Die Analogie zur "Zerstörung der CDU" ließ immerhin darauf hoffen. Diese Hoffnung erhielt indes nach 2:47 Minuten einen starken Dämpfer, als der Autor bekannte:

Also ich zerstöre in diesem Video gar nichts, sondern möchte Mißstände herausarbeiten.
Schade, aber immerhin, das Aufzeigen von Mißständen ist ja schon einmal ein Anfang. Allerdings fühlte ich mich jetzt desorientiert, weil mir nicht ganz klar war, was denn nun genau mit "die Presse" gemeint ist und was das Lernziel des Videos sein soll.
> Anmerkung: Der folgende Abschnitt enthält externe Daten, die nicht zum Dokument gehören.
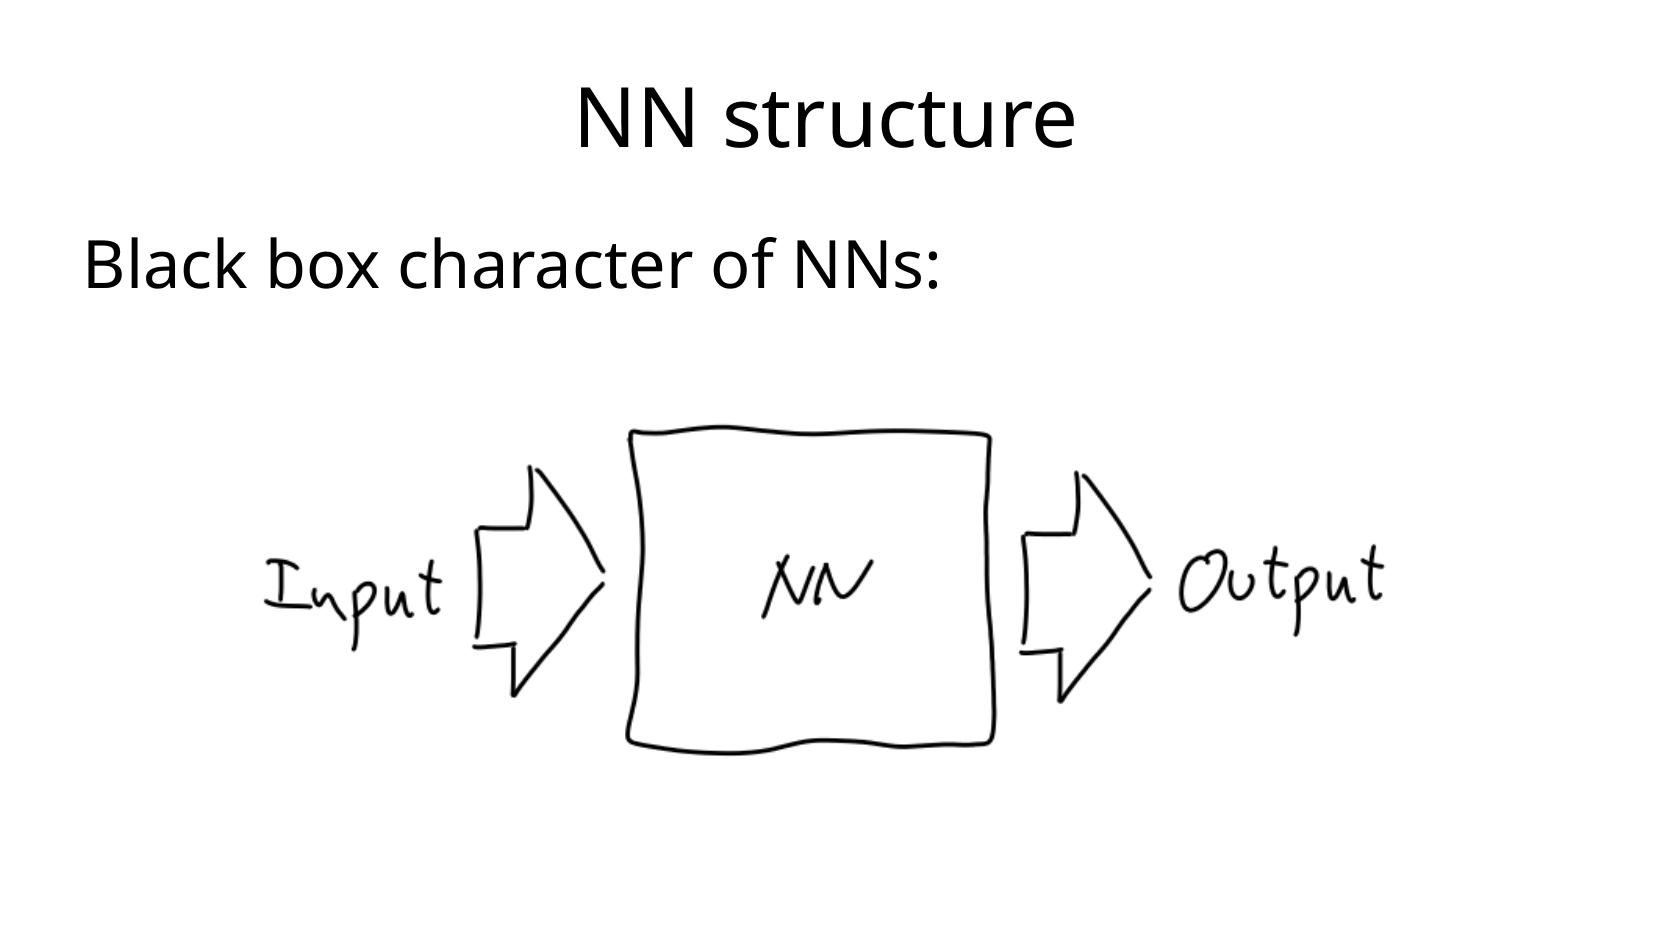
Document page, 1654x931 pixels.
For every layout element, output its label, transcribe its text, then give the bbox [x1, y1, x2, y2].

title NN structure [82, 37, 1571, 193]
list Black box character of NNs: [82, 217, 1571, 811]
picture [219, 344, 1434, 845]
Meine Desorientierung wurde mir aber später im Video (nach ca. 28 Minuten) erklärt. Dort weist Rezo ausführlich mit vielen Beispielen (darunter recht gute) auf den Mißstand irreführender Titel von Publikationen hin, die unzutreffende implizite Aussagen beinhalten, um unterbewußt das Verständnis des Lesers zu lenken, und die nur Klicks erzeugen wollen. Das naheliegendste Beispiel, den Titel seines Videos, hat er leider ausgelassen. Man könnte hier noch einen philosophischen Exkurs über den Unterschied von Wissen und Erkenntnis einfügen, das würde aber den Rahmen sprengen.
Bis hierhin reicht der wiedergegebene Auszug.